E pensi a quello che scoprì Ubuntu pensando di aver scoperto l’America e che si professò estremamente contrario alla chiusura di M$ e “Mela” pur avendo sempre avuto un pc del cazzo dove aveva impostato un tema stile Tiger.. ci pensi e ridi.. ne deve passare ancora di acqua sotto i ponti per far capire alla gente che il pc non risolve i problemi e che se vuoi che funzioni a modo devi essere disposto a perderci del tempo e a farti una bella iniezione di buon senso.

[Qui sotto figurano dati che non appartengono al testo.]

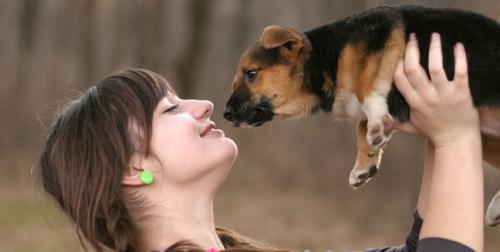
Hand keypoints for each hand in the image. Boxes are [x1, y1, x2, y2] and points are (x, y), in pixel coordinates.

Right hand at [393, 33, 479, 147]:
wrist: (456, 140)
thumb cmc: (433, 132)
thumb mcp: (410, 127)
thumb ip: (395, 121)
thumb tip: (377, 119)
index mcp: (414, 102)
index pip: (400, 79)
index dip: (397, 64)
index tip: (398, 52)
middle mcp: (427, 97)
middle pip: (414, 70)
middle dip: (412, 51)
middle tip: (412, 37)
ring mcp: (444, 94)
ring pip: (436, 67)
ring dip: (434, 49)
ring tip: (433, 35)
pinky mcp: (461, 92)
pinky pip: (460, 72)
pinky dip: (459, 58)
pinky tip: (457, 46)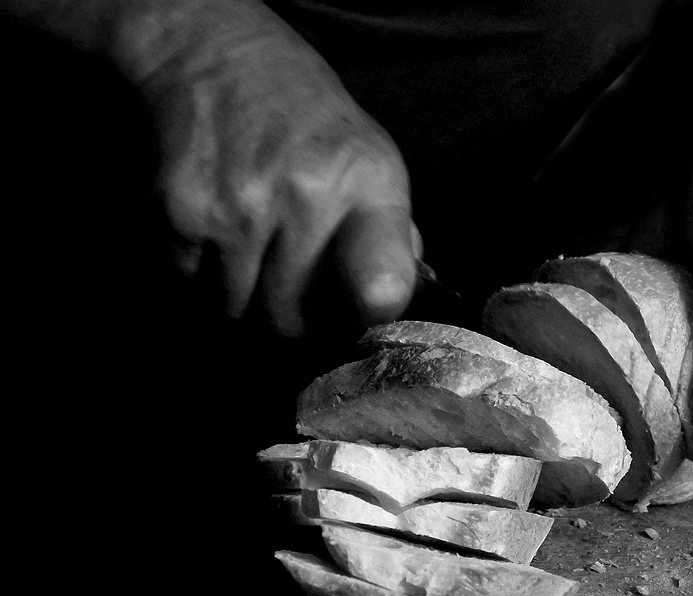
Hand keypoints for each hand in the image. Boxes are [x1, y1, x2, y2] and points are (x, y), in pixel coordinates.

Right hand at [133, 6, 418, 335]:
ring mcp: (236, 207)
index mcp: (366, 183)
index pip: (382, 283)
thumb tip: (384, 305)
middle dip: (290, 315)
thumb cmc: (301, 115)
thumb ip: (390, 235)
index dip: (371, 314)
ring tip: (250, 250)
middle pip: (291, 321)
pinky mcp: (178, 212)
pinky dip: (199, 276)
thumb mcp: (370, 155)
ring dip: (241, 298)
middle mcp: (304, 197)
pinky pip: (189, 287)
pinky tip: (215, 234)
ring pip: (236, 312)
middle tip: (289, 283)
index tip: (361, 310)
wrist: (209, 52)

Ma era tutto calcolato.
Ok, dopo un tot di battaglie con il telefono e diversi centri di assistenza Apple, sono riuscito a negoziare una sostituzione del cucciolo con un fratello ben più performante e questo lunedì mi sembra sicuramente meno brutto di sabato scorso.
Nel giro di questa settimana verranno a ritirare il mac guasto (povero piccolo) e nel giro della prossima mi consegneranno quello nuovo. Ora, suppongo di non poter più estendere la garanzia tramite Apple Care, poiché domani mi scade l’anno, ma tant’è che in un momento di panico l’ho acquistata lo stesso ed ora mi toccherà restituirla quando mi verrà consegnata.. sono comunque abbastanza soddisfatto del fatto che abbiano finalmente deciso di darmi ascolto e devo dare atto alla casa della “mela moccicata” che quando ci si mettono sono piuttosto cordiali ed accomodanti (non dimentichiamoci di The Ghosts Of You And Me come musica d’attesa).
Se consideriamo il fatto che volevano rifilarmi il nuovo MacBook, nel suo “attualissimo” colore bianco da fighette, con un processore più lento e niente minchiatine tipo tastiera retroilluminata per le quali spesi un bel po’ di dindi un anno fa, potremmo azzardare che ci hanno provato.. se poi consideriamo il fatto che gli ho praticamente detto io qual era il mac che volevo, possiamo affermare che ci tengono al cliente. Quindi, e mentre lo dico mi gratto le bballe, dovrei buscarmi un bel MacBook Pro 13″ con processore 2.53Ghz, 4 gigozzi di ram e tante finocchiettate tipo la firewire che non avevo sul mio e lo slot SD che mi è comodo come un pompino di prima mattina (scusate l’espressione “mattina”). L’unico dubbio ora è sta cazzo di assistenza in scadenza imminente.
Tornando alla Apple Care quindi, ci ho riflettuto ed ho stabilito che se, passata la mezzanotte, mi risulta ancora possibile attivarla, domattina mi recherò in un DataTrade, sborserò tanti soldini e ne comprerò una da attivare sull’istante. Altrimenti amen. In ogni caso mi toccherà restituire quella che mi devono consegnare nei prossimi giorni.
Nel frattempo, per non sapere né leggere, né scrivere, mi dedicherò ad un bel lavoro che sto facendo per un sito internet.. che ho tanto bisogno di soldi in questo momento.. colletta?